Supplies of certificates and reports are liable to VAT if they allow a third party to make a decision and contain no element of therapeutic care. For example, VAT is applicable to reports leading to claims for compensation, benefits or entitlement to special services (e.g. disability services). VAT also applies to fitness certificates that relate to a person being able to take up a particular profession (e.g. to join a professional register or a pre-employment medical) or fitness to undertake a sporting activity, or fitness to drive or fly.

However, where the principal purpose of the certificate or report is to protect, maintain or restore the health of an individual, then they are exempt from VAT, such examples being:

3. Insurance services

Medicals and reports for insurance companies are covered by a different VAT exemption. So although they do not qualify as exempt medical services, HMRC consider that they can qualify for exemption under the rules relating to the exemption of insurance services. Therefore, reports that are provided to insurance companies concerning the setting up of an insurance policy by a patient, or the handling of insurance claims, are exempt from VAT.
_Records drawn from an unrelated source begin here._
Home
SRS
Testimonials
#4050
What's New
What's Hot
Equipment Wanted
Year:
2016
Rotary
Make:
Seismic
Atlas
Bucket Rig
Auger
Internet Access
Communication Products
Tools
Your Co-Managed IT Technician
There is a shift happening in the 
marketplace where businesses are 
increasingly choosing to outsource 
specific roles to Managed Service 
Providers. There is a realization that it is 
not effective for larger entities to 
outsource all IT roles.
4. Medico-Legal Reports in connection with medical negligence claims

The fees for such services are subject to VAT. Those firms that specialise in making medical negligence claims are all likely to be registered for VAT. However, they may obtain medical reports from GPs who are not VAT registered in connection with such claims. GPs who provide such reports do not have to charge VAT if they are not VAT registered and their income from such taxable services is below £83,000 per year. Many queries have arisen about whether the cost of the GP reports needs to form part of the onward taxable charge to the claimant by the medical negligence firm. Under normal VAT rules, if the medical negligence firm has contracted with a doctor to provide it (the firm) with a report that it will use in its services on behalf of the claimant, then the doctor’s fee becomes a cost component of the medical negligence firm’s supply of services to their client and VAT must apply to the whole charge.
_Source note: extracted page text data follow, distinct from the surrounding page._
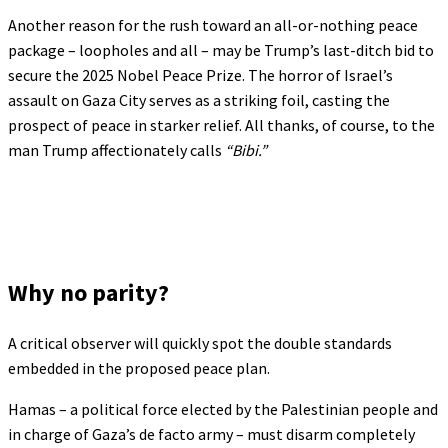
Another reason for the rush toward an all-or-nothing peace
package – loopholes and all – may be Trump’s last-ditch bid to
secure the 2025 Nobel Peace Prize. The horror of Israel’s
assault on Gaza City serves as a striking foil, casting the
prospect of peace in starker relief. All thanks, of course, to the
man Trump affectionately calls
“Bibi.”
Why no parity?
A critical observer will quickly spot the double standards
embedded in the proposed peace plan.
Hamas – a political force elected by the Palestinian people and
in charge of Gaza’s de facto army – must disarm completely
Some medical negligence firms have set up a procedure whereby the claimant has a choice of GPs to provide reports, and the contract for such reports is between the GP and the claimant. In these circumstances, even if the medical negligence firm pays the GP on behalf of the claimant, the GP’s fee can be treated as a non-vatable “disbursement” when it is eventually recharged to the claimant. The normal “disbursement” rules must apply, i.e. the recharge must be separately identified, it must be for the exact amount of the cost and the client must have received the service directly from the GP and must have been obliged to have met that cost.

5. Expert Witness Reports.

The services of providing expert medical evidence for use by the courts is subject to VAT as the principal purpose is to enable a third party (i.e. the court) to make a decision. VAT is applicable to such fees even if the court case concerns the health or well-being of a patient.

6. Education and Training

Education and Training is exempt from VAT when supplied by an individual doctor or a member of a partnership. The exemption is based on the rules for education and training which specify that exemption applies to educational tuition in a subject ordinarily taught in schools or universities (which includes medicine) by an individual or partner who is acting independently of an employer.

The VAT liabilities described in this article relate to the position current at the time of writing (July 2016). As VAT liabilities may change due to new legislation (and the possible re-drafting of VAT rules when the UK leaves the EU), care should be taken to ensure that changes have not occurred when following this guidance.